[Data items]
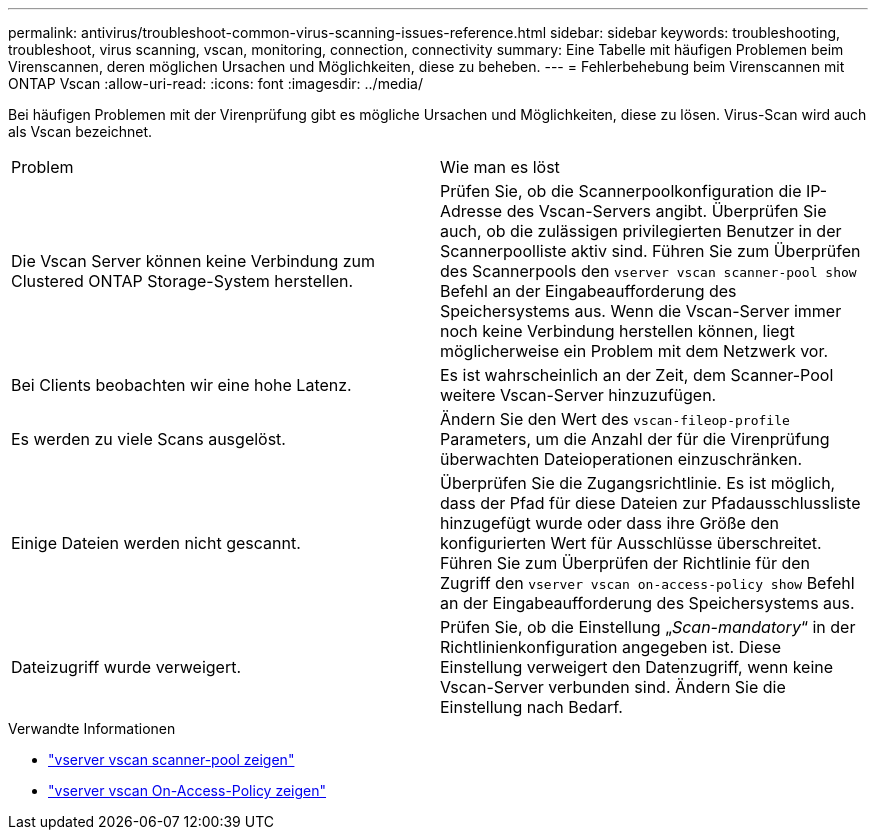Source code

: ---
permalink: antivirus/troubleshoot-common-virus-scanning-issues-reference.html 
sidebar: sidebar 
keywords: troubleshooting, troubleshoot, virus scanning, vscan, monitoring, connection, connectivity 
summary: Eine Tabelle mit häufigen Problemen beim Virenscannen, deren möglichen Ursachen und Möglichkeiten, diese zu beheben. 
---
= Fehlerbehebung beim Virenscannen mit ONTAP Vscan
:allow-uri-read: 
:icons: font
:imagesdir: ../media/


[role="lead"]
Bei häufigen Problemen mit der Virenprüfung gibt es mögliche Ursachen und Möglichkeiten, diese zu lösen. Virus-Scan wird auch als Vscan bezeichnet.

|===


| Problem | Wie man es löst 


 a| 
Die Vscan Server können keine Verbindung zum Clustered ONTAP Storage-System herstellen.
 a| 
Prüfen Sie, ob die Scannerpoolkonfiguration die IP-Adresse des Vscan-Servers angibt. Überprüfen Sie auch, ob die zulässigen privilegierten Benutzer in der Scannerpoolliste aktiv sind. Führen Sie zum Überprüfen des Scannerpools den `vserver vscan scanner-pool show` Befehl an der Eingabeaufforderung des Speichersystems aus. Wenn die Vscan-Server immer noch keine Verbindung herstellen können, liegt möglicherweise ein Problem mit dem Netzwerk vor.



 a| 
Bei Clients beobachten wir eine hohe Latenz.
 a| 
Es ist wahrscheinlich an der Zeit, dem Scanner-Pool weitere Vscan-Server hinzuzufügen.



 a| 
Es werden zu viele Scans ausgelöst.
 a| 
Ändern Sie den Wert des `vscan-fileop-profile` Parameters, um die Anzahl der für die Virenprüfung überwachten Dateioperationen einzuschränken.



 a| 
Einige Dateien werden nicht gescannt.
 a| 
Überprüfen Sie die Zugangsrichtlinie. Es ist möglich, dass der Pfad für diese Dateien zur Pfadausschlussliste hinzugefügt wurde oder dass ihre Größe den konfigurierten Wert für Ausschlüsse überschreitet. Führen Sie zum Überprüfen der Richtlinie für den Zugriff den `vserver vscan on-access-policy show` Befehl an der Eingabeaufforderung des Speichersystems aus.



 a| 
Dateizugriff wurde verweigert.
 a| 
Prüfen Sie, ob die Einstellung „_Scan-mandatory_“ in der Richtlinienkonfiguration angegeben ist. Diese Einstellung verweigert den Datenzugriff, wenn keine Vscan-Server verbunden sind. Ändern Sie die Einstellung nach Bedarf.

|===
.Verwandte Informationen
* link:https://docs.netapp.com/us-en/ontap-cli/vserver-vscan-scanner-pool-show.html["vserver vscan scanner-pool zeigen"^]
* link:https://docs.netapp.com/us-en/ontap-cli/vserver-vscan-on-access-policy-show.html["vserver vscan On-Access-Policy zeigen"^]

### THE TASK
All entries above should be returned exactly, apart from their pictures.

### RESPONSE TO THIS TASK
Source code

: ---
permalink: antivirus/troubleshoot-common-virus-scanning-issues-reference.html 
sidebar: sidebar 
keywords: troubleshooting, troubleshoot, virus scanning, vscan, monitoring, connection, connectivity 
summary: Eine Tabelle mit häufigen Problemen beim Virenscannen, deren möglichen Ursachen und Möglichkeiten, diese zu beheben. 
---
= Fehlerbehebung beim Virenscannen mit ONTAP Vscan
:allow-uri-read: 
:icons: font
:imagesdir: ../media/


[role="lead"]
Bei häufigen Problemen mit der Virenprüfung gibt es mögliche Ursachen und Möglichkeiten, diese zu lösen. Virus-Scan wird auch als Vscan bezeichnet.

|===


| Problem | Wie man es löst 


 a| 
Die Vscan Server können keine Verbindung zum Clustered ONTAP Storage-System herstellen.
 a| 
Prüfen Sie, ob die Scannerpoolkonfiguration die IP-Adresse des Vscan-Servers angibt. Überprüfen Sie auch, ob die zulässigen privilegierten Benutzer in der Scannerpoolliste aktiv sind. Führen Sie zum Überprüfen des Scannerpools den `vserver vscan scanner-pool show` Befehl an der Eingabeaufforderung des Speichersystems aus. Wenn die Vscan-Server immer noch keine Verbindung herstellen können, liegt möglicherweise ein Problem mit dem Netzwerk vor.



 a| 
Bei Clients beobachten wir eine hohe Latenz.
 a| 
Es ist wahrscheinlich an der Zeit, dem Scanner-Pool weitere Vscan-Server hinzuzufügen.



 a| 
Es werden zu viele Scans ausgelöst.
 a| 
Ändern Sie den Wert des `vscan-fileop-profile` Parameters, um die Anzahl der für die Virenprüfung überwachten Dateioperationen einzuschränken.



 a| 
Einige Dateien werden nicht gescannt.
 a| 
Überprüfen Sie die Zugangsrichtlinie. Es ist möglich, dass der Pfad für diese Dateien zur Pfadausschlussliste hinzugefügt wurde oder dass ihre Größe den konfigurierten Wert für Ausschlüsse überschreitet. Führen Sie zum Überprüfen der Richtlinie für den Zugriff den `vserver vscan on-access-policy show` Befehl an der Eingabeaufforderung des Speichersystems aus.



 a| 
Dateizugriff wurde verweigert.
 a| 
Prüfen Sie, ob die Einstellung „_Scan-mandatory_“ in der Richtlinienkonfiguration angegeben ist. Diese Einstellung verweigert den Datenzugriff, wenn keine Vscan-Server verbunden sind. Ändern Sie die Einstellung nach Bedarf.

|===
.Verwandte Informationen
* link:https://docs.netapp.com/us-en/ontap-cli/vserver-vscan-scanner-pool-show.html["vserver vscan scanner-pool zeigen"^]
* link:https://docs.netapp.com/us-en/ontap-cli/vserver-vscan-on-access-policy-show.html["vserver vscan On-Access-Policy zeigen"^]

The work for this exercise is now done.